Required work - Can you reproduce every one of the items below word for word, keeping each line unchanged?

Material supplied -
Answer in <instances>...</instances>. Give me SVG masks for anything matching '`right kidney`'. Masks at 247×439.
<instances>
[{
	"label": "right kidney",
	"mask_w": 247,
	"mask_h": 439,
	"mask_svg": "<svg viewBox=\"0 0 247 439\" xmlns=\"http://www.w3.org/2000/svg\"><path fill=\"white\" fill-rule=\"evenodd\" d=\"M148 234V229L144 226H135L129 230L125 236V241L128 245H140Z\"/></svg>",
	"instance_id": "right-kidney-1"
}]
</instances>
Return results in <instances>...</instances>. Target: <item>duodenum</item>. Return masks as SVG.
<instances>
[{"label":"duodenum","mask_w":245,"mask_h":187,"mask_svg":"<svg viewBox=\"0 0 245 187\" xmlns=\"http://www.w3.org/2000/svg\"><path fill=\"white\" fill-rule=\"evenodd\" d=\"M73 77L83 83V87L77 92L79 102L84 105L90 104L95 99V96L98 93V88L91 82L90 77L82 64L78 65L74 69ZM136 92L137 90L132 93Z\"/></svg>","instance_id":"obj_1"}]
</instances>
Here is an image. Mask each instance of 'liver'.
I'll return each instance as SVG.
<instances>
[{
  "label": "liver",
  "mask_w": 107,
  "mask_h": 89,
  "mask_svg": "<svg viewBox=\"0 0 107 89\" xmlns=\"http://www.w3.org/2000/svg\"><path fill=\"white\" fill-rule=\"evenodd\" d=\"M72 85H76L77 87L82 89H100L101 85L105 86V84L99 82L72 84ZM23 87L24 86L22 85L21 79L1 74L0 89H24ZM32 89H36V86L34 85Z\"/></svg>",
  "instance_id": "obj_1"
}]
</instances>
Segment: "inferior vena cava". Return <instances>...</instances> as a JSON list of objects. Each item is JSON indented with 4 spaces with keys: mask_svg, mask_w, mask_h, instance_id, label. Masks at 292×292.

The answer -
Answer in <instances>...</instances>. Give me SVG masks for anything matching '`right kidney`'. Masks at 247×439.
<instances>
[{
	"label": "right kidney",
	"mask_w": 247,
	"mask_h": 439,
	"mask_svg": "<svg viewBox=\"0 0 247 439\" xmlns=\"http://www.w3.org/2000/svg\"><path fill=\"white\" fill-rule=\"evenodd\" d=\"M148 234V229L144 226H135L129 230L125 236V241L128 245H140Z\"/></svg>",
	"instance_id": "right-kidney-1"
}]
</instances>
Return results in <instances>...</instances>. Target: <item>duodenum</item>. Return masks as SVG.
<instances>
[{"label":"duodenum","mask_w":245,"mask_h":187,"mask_svg":"<svg viewBox=\"0 0 245 187\" xmlns=\"http://www.w3.org/2000/svg\"><path fill=\"white\" fill-rule=\"evenodd\" d=\"M73 77L83 83V87L77 92L79 102L84 105L90 104L95 99V96L98 93V88L91 82L90 77L82 64L78 65L74 69ZM136 92L137 90L132 93Z\"/></svg>","instance_id":"obj_1"}]
</instances>
Here is an image. Mask each instance of 'liver'.
I'll return each instance as SVG.
<instances>
[{
  "label": "liver",
  "mask_w": 107,
  "mask_h": 89,
  "mask_svg": "<svg viewBox=\"0 0 107 89\" xmlns=\"http://www.w3.org/2000/svg\"><path fill=\"white\" fill-rule=\"evenodd\" d=\"M72 85H76L77 87L82 89H100L101 85L105 86V84L99 82L72 84ZM23 87L24 86L22 85L21 79L1 74L0 89H24ZM32 89H36V86L34 85Z\"/></svg>",
  "instance_id": "obj_1"
}]
</instances>
Segment: "inferior vena cava". Return <instances>...</instances> as a JSON list of objects. Each item is JSON indented with 4 spaces with keys: mask_svg, mask_w, mask_h, instance_id, label. Masks at 292×292.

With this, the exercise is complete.